» 文档节选:
----------------

深度兴趣网络解析-DIN

2019-03-21 本文已影响0人康英永

一、源数据

1.1、训练数据

每行为一个样本，元素分别为用户id，用户访问的item id历史列表，用户本次访问的item（正样本为真实数据，负样本为随机生成数据），正负样本标识

1.2、测试数据

每行为一个样本，元素分别为用户id，用户访问的item id历史列表，（用户本次访问正样本item，系统随机生成的负样本item）

1.3、类别

每个元素为对应item的类别

1.4、其他参数

用户数目：192403

item数目：63001

cate数目：801

二、模型

2.1、模型结构

2.2、模型详解

2.2.1、输入参数

u：int，用户id列表，长度为batch_size

i：int，被推送的item

id列表，元素为曝光给每个用户的item的id，长度为batch_size

y：float，正负样本标识，0 or 1，长度为batch_size

hist_i：int，用户点击历史数据，元素为点击的历史item id，shape为batch_size*最大点击历史长度

sl：int，用户实际点击历史长度，长度为batch_size

lr：训练超参数

cate_iist：int，item类别转换表，元素为item的cate id，长度为item总数

2.2.2、训练参数

item_emb_w：item的embedding，shape为item数*64

item_b：item的bias，shape为item数

cate_emb_w：item类型的embedding，shape为cate数*64

2.2.3、整体流程

2.2.3.1、输入数据转换为嵌入向量形式

根据输入数据的id（item id，cate id），从相应的训练参数（嵌入表示查询表）获取匹配的嵌入表示。

----------------

» 给定数据:
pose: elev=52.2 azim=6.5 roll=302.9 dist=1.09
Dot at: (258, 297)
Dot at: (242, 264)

----------------

» 任务说明:
(a) 根据DIN解析一文回答下列问题：
(i) 源数据中的item数目是多少？
(ii) 训练参数item_emb_w的shape是什么？
(iii) 输入参数y的取值是什么？
(b) 请复制DIN解析一文中从“item_emb_w：item的embedding，shape为item数*64”到“根据输入数据的id（item id，cate id），从相应的训练参数（嵌入表示查询表）获取匹配的嵌入表示。”的部分，首尾两处都包括在内，一字不改。
(c) 接着DIN解析一文的最后一句往下续写。

» 依次作答:
(a)
(i) 63001
(ii) item数*64
(iii) 0 or 1

(b)
item_emb_w：item的embedding，shape为item数*64

item_b：item的bias，shape为item数

cate_emb_w：item类型的embedding，shape为cate数*64

2.2.3、整体流程

2.2.3.1、输入数据转换为嵌入向量形式

根据输入数据的id（item id，cate id），从相应的训练参数（嵌入表示查询表）获取匹配的嵌入表示。

(c)
c = tf.gather(cate_list, self.i) #被推送的item的类型列表

i_emb = tf.concat(values = [

tf.nn.embedding_lookup(item_emb_w, self.i),

tf.nn.embedding_lookup(cate_emb_w, ic),

],axis=1)

i_b = tf.gather(item_b, self.i)

hc = tf.gather(cate_list, self.hist_i)

h_emb = tf.concat([

tf.nn.embedding_lookup(item_emb_w, self.hist_i),

tf.nn.embedding_lookup(cate_emb_w, hc),

], axis=2)

2.2.3.2、由i_emb，h_emb和sl根据注意力机制生成用户的嵌入表示

用户的嵌入表示的格式如下：

2.2.3.3、将u_emb与i_emb进行拼接，并作为MLP的输入，最后输出user对item的pctr，并与真实的点击情况联合生成损失函数，用于优化

din_i = tf.concat([u_emb, i_emb], axis=-1)

din_i = tf.layers.batch_normalization(inputs=din_i, name='b1')

d_layer_1_i = tf.layers.dense(din_i, 80, activation=None, name='f1')

d_layer_1_i = dice(d_layer_1_i, name='dice_1')

d_layer_2_i = tf.layers.dense(d_layer_1_i, 40, ctivation=None, name='f2')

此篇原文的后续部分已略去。